2007 predictions

I’m not one for predictions, mostly because everyone else does them and I’m not necessarily an analyst. But I thought I would spit out what’s on my mind. And no, I’ll refrain from the obvious and take some more ballsy moves.

1. Efficiency is the name of the game with technology, not only in business but in criminality as well. Think of all the scams and attacks that have been performed for decades (plagiarism, fraud, identity theft, data theft, credit card skimming, phone phreaking, spam/junk mail, music/movie bootlegging/copying…). If there are some out there still untapped as a technological attack, they will start getting tapped. As phones and VoIP converge and cross international lines, so to will we start to feel the return of phone scams and telemarketers as call prices plummet and laws are unable to cross borders.
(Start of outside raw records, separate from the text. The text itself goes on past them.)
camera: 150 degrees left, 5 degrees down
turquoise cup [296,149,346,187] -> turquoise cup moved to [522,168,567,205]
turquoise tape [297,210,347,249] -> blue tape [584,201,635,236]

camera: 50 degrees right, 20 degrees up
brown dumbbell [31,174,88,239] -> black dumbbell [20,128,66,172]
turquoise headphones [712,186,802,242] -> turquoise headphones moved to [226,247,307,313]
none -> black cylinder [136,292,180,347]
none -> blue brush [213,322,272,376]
2. Several people made headlines this year, and maybe you could say they broke out. HDM, LMH, Jeremiah Grossman, and RSnake are the memorable names. The first two are pushing fuzzing; the latter two are abusing web attacks. That foursome and their lesser-known buddies and pals are the nucleus of active white hat hacking and disclosure. None of them are done yet, and I think 2007 will see a lot more activity and revelations from all four. What ports do people open on firewalls? BitTorrent and P2P. Fuzz those apps and we might find another worm for home systems.
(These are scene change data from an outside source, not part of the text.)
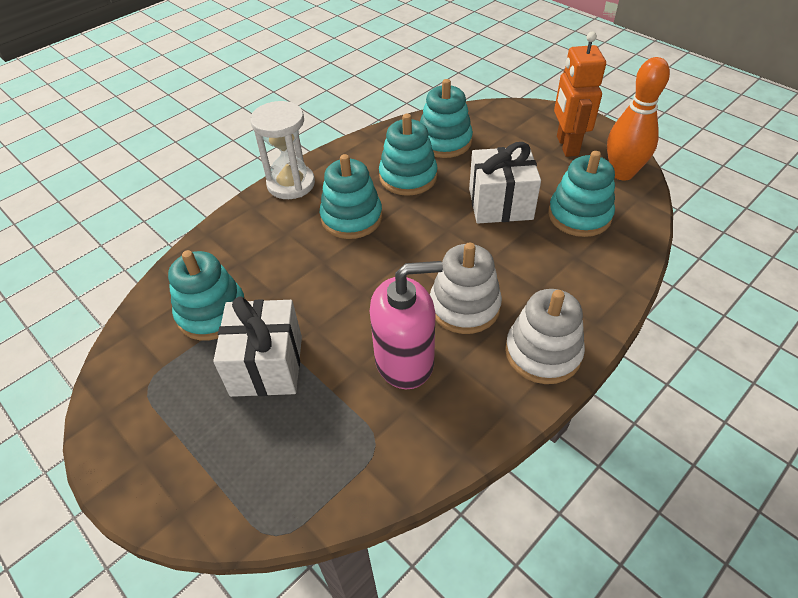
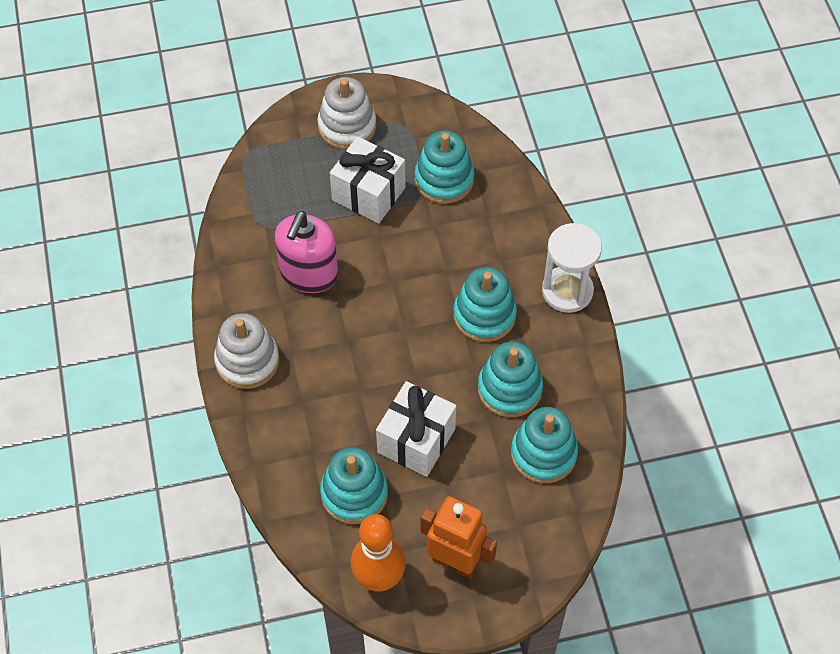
camera: 120 degrees right, 10 degrees up
white stacking toy [430,243,502,334] -> white stacking toy moved to [317,77,376,149]

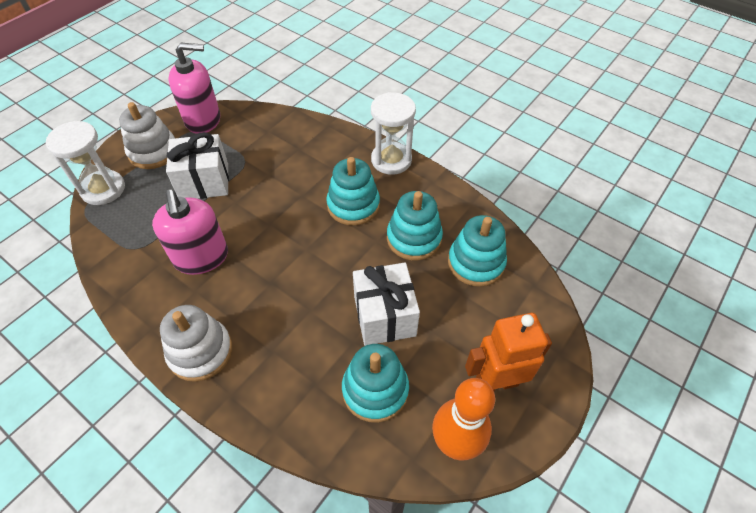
camera: 40 degrees left, 5 degrees down
turquoise stacking toy [414,131,475,204] -> none
none -> white hourglass [46,121,125,205]
none -> pink soap dispenser [169,43,220,134]

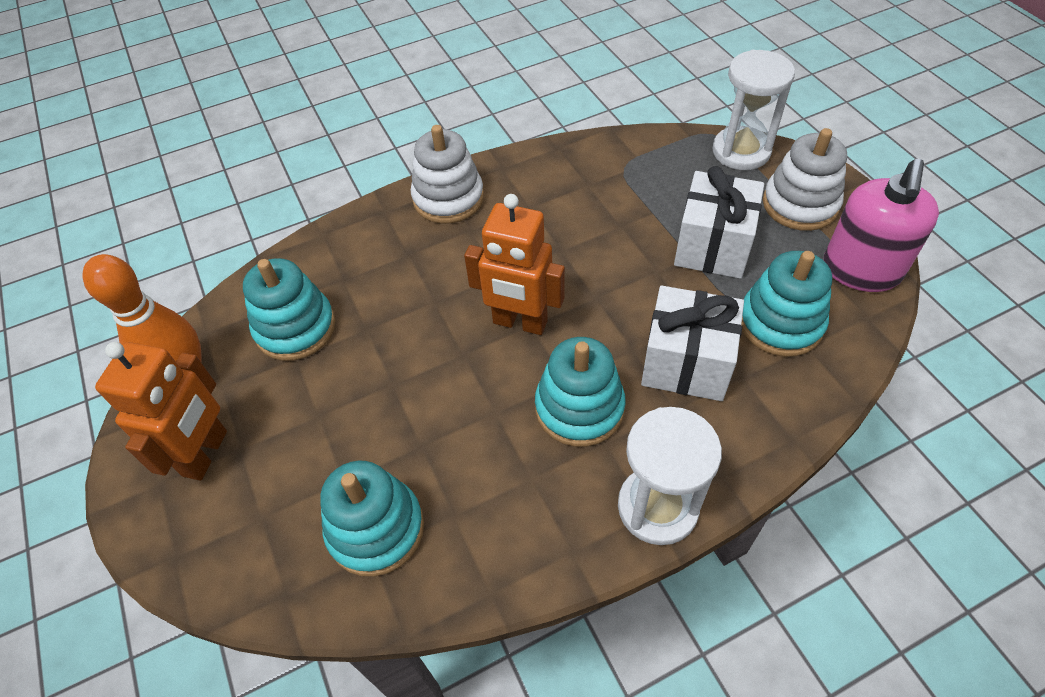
camera: 120 degrees right, 0 degrees up
pink soap dispenser [152,190,228,275] -> none
white gift [353,263,420,346] -> white gift moved to [641,286,744,401]
turquoise stacking toy [387,191,443,261] -> turquoise stacking toy moved to [741,251,832,357]
none -> orange robot [464,194,565,335]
3. With the widespread dismissal at how potentially dangerous wireless driver attacks can be, I still expect to see this minorly erupt. Granted, we won’t see huge wormable activity, but damn is it nice that drivers are rarely updated and they are insecure still. I expect more news here and maybe a few landmark incidents in the wild. I wouldn’t be surprised if governments and corporations are not already abusing this front in more targeted attacks.

4. You can’t predict something in 2007 without thinking about botnets. Nothing scales better right now in the threat landscape than botnets. From DDoS to extrortion to DNS attacks to just taking your 20,000 infected hosts and stealing host information; It’s going to be worth money to someone. I expect these to get more sophisticated as botherders realize the true power they have. I wouldn’t be surprised to see some of the compromised systems get special attention as a stepping-stone into behind-the-firewall recon and attacks. A .gov bot? Cha-ching! We have no real counter to botnets right now, and this war can only escalate. How about that SNMP worm that people think won’t come? Release that via the bots and you can have a lot of fucked up networks despite strong firewalls.

5. Regulations and standards will start to be questioned as data disclosures and high-profile attacks won’t go away. Just like government report cards being useless, so too will standards compliance checkmarks. Just like “Hacker Safe” meant nothing to some websites that were still full of holes, so too will “XYC 21300 compliant” mean nothing. Organizations are too different and complex and the threats too different for standards to really be effective. Mgmt won’t understand that for a few years yet. (On a similar note, as security moves into unified super-applications that try to do everything from one mgmt console, the skills of admins to understand the underlying technology and do things with free lower-level tools will become dangerously low in many organizations…maybe not in 2007, but ongoing.)

6. Lastly, da bears will finally win another Super Bowl.